Torchaudio: Wrong number of timesteps returned from Spectrogram?

divinho · January 6, 2021, 1:31pm

from torchaudio.transforms import Spectrogram
spec = Spectrogram(hop_length=160)
a = to.randn(16000)
f = spec(a)
f.shape  # (201, 101,)

Why are 101 frames? The padding argument is 0 by default so there should be 98. This is what fbank does

from torchaudio.compliance.kaldi import fbank
m = fbank(a.unsqueeze(0))
m.shape  # (98, 23,)

krishna511 · January 6, 2021, 1:41pm

@divinho I am not sure about this , but I think this extra 1 frame is to handle the zero hop case for the first frame. atleast in case of librosa feature extraction of mel spectrogram they use center frames for hops.

divinho · January 6, 2021, 1:44pm

Thank you for the quick reply, I don’t understand what you mean by zero hop case though?
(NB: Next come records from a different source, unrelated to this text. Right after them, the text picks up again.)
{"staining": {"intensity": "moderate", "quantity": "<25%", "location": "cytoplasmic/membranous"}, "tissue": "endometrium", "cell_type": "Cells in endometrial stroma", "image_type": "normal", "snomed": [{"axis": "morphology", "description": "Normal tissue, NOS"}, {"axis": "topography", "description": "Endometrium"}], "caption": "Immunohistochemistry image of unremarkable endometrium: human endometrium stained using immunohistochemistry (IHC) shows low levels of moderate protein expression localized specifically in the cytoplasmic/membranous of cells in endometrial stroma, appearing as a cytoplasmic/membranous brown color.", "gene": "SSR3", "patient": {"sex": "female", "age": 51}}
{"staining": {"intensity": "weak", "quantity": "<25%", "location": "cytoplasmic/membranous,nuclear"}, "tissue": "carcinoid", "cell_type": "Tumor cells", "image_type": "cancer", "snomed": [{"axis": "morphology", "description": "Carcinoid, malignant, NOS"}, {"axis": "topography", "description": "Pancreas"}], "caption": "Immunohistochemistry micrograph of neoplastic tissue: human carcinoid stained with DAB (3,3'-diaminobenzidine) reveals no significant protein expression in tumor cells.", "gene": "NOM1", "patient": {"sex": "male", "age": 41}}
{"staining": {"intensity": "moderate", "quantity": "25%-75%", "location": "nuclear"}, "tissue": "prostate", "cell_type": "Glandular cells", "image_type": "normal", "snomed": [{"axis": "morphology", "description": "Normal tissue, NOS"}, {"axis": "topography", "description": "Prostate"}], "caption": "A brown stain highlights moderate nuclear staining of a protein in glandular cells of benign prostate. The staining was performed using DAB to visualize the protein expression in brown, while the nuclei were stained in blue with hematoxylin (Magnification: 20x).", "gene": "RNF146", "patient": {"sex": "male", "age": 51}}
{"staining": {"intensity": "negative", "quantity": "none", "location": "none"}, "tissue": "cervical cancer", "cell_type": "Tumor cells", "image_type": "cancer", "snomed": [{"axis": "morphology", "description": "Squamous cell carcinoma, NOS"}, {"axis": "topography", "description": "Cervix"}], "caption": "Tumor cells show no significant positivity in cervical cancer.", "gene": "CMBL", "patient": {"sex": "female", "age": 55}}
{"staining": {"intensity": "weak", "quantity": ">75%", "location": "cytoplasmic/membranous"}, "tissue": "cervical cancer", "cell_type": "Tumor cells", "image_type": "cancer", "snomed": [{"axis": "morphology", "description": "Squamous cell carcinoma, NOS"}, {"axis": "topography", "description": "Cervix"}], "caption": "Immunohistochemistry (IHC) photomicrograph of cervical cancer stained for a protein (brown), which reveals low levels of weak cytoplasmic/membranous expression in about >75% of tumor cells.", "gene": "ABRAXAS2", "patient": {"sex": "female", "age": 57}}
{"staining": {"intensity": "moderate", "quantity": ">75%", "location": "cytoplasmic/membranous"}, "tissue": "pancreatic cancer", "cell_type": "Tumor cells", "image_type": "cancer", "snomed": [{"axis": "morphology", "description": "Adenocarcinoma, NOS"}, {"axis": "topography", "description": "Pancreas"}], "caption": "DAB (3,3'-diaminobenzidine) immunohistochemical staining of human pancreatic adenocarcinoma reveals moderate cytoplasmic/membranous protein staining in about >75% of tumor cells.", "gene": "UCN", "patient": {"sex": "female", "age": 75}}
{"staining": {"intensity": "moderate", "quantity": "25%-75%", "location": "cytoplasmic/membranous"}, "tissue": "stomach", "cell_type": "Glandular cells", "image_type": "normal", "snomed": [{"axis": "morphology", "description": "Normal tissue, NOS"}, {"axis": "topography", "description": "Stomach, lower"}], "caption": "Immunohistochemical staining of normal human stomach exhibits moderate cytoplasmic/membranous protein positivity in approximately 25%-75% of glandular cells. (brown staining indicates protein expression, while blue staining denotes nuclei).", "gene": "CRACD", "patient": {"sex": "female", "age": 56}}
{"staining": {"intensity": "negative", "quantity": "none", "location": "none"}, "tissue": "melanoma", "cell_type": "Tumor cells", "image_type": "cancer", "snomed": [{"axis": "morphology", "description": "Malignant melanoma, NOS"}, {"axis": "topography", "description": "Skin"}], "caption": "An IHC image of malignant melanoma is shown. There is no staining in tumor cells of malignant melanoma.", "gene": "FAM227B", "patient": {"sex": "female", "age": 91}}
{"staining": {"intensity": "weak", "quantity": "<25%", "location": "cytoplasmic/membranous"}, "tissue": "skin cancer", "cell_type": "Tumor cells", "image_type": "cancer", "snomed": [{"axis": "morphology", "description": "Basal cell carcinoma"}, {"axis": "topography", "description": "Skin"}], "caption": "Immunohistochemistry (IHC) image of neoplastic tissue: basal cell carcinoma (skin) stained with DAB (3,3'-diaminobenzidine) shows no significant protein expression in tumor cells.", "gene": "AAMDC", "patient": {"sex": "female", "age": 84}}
krishna511 · January 6, 2021, 1:52pm

It means for the first frame the hop-length is zero. I wish someone experienced will comment soon

divinho · January 6, 2021, 2:15pm

I see, yeah it seems the culprit is torch.stft: audio/functional.py at 6b07bcf80fafd77cb8bee32c316ce8b55323b868 · pytorch/audio · GitHub

Which has the center argumented hardcoded to True. That’s a bit annoying.